[Dataset records]

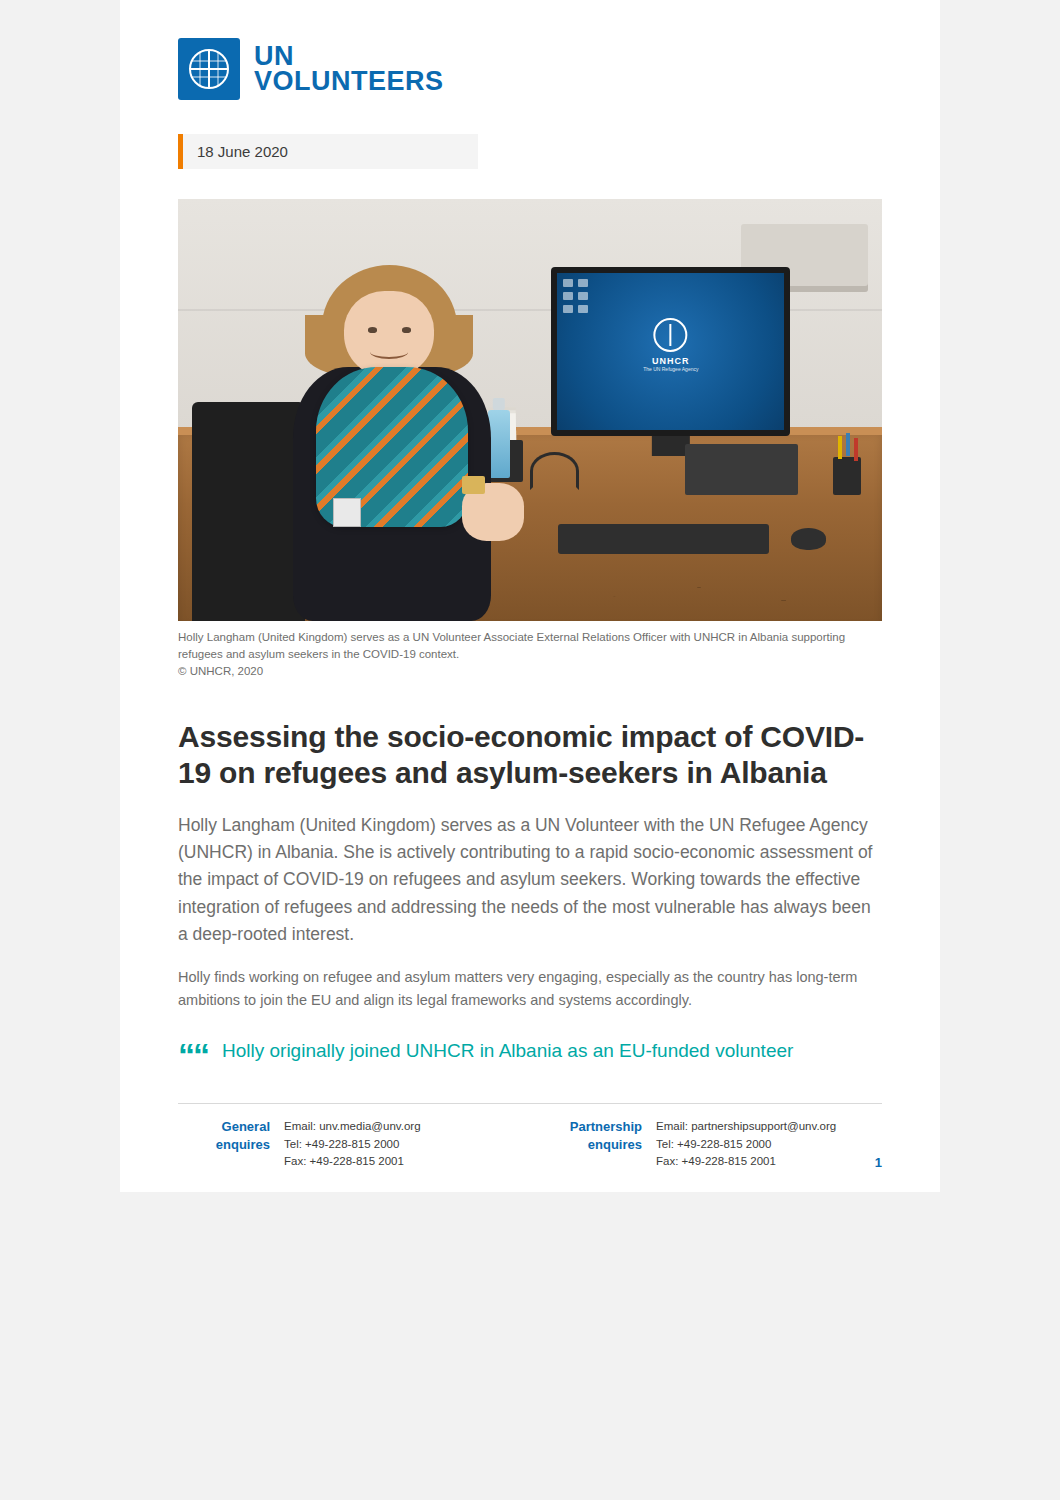UN VOLUNTEERS
18 June 2020
UNHCR
The UN Refugee Agency
Holly Langham (United Kingdom) serves as a UN Volunteer Associate External Relations Officer with UNHCR in Albania supporting refugees and asylum seekers in the COVID-19 context. © UNHCR, 2020
Assessing the socio-economic impact of COVID-19 on refugees and asylum-seekers in Albania
Holly Langham (United Kingdom) serves as a UN Volunteer with the UN Refugee Agency (UNHCR) in Albania. She is actively contributing to a rapid socio-economic assessment of the impact of COVID-19 on refugees and asylum seekers. Working towards the effective integration of refugees and addressing the needs of the most vulnerable has always been a deep-rooted interest.
Holly finds working on refugee and asylum matters very engaging, especially as the country has long-term ambitions to join the EU and align its legal frameworks and systems accordingly.
““
Holly originally joined UNHCR in Albania as an EU-funded volunteer
General
enquires
Email: unv.media@unv.org
Tel: +49-228-815 2000
Fax: +49-228-815 2001
Partnership
enquires
Email: partnershipsupport@unv.org
Tel: +49-228-815 2000
Fax: +49-228-815 2001
1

What you need to do =>
Only the text of the records above, copied exactly, should be returned; the pictures stay out.

Solved problem =>
UN VOLUNTEERS
18 June 2020
UNHCR
The UN Refugee Agency
Holly Langham (United Kingdom) serves as a UN Volunteer Associate External Relations Officer with UNHCR in Albania supporting refugees and asylum seekers in the COVID-19 context. © UNHCR, 2020
Assessing the socio-economic impact of COVID-19 on refugees and asylum-seekers in Albania
Holly Langham (United Kingdom) serves as a UN Volunteer with the UN Refugee Agency (UNHCR) in Albania. She is actively contributing to a rapid socio-economic assessment of the impact of COVID-19 on refugees and asylum seekers. Working towards the effective integration of refugees and addressing the needs of the most vulnerable has always been a deep-rooted interest.
Holly finds working on refugee and asylum matters very engaging, especially as the country has long-term ambitions to join the EU and align its legal frameworks and systems accordingly.
““
Holly originally joined UNHCR in Albania as an EU-funded volunteer
General
enquires
Email: unv.media@unv.org
Tel: +49-228-815 2000
Fax: +49-228-815 2001
Partnership
enquires
Email: partnershipsupport@unv.org
Tel: +49-228-815 2000
Fax: +49-228-815 2001
1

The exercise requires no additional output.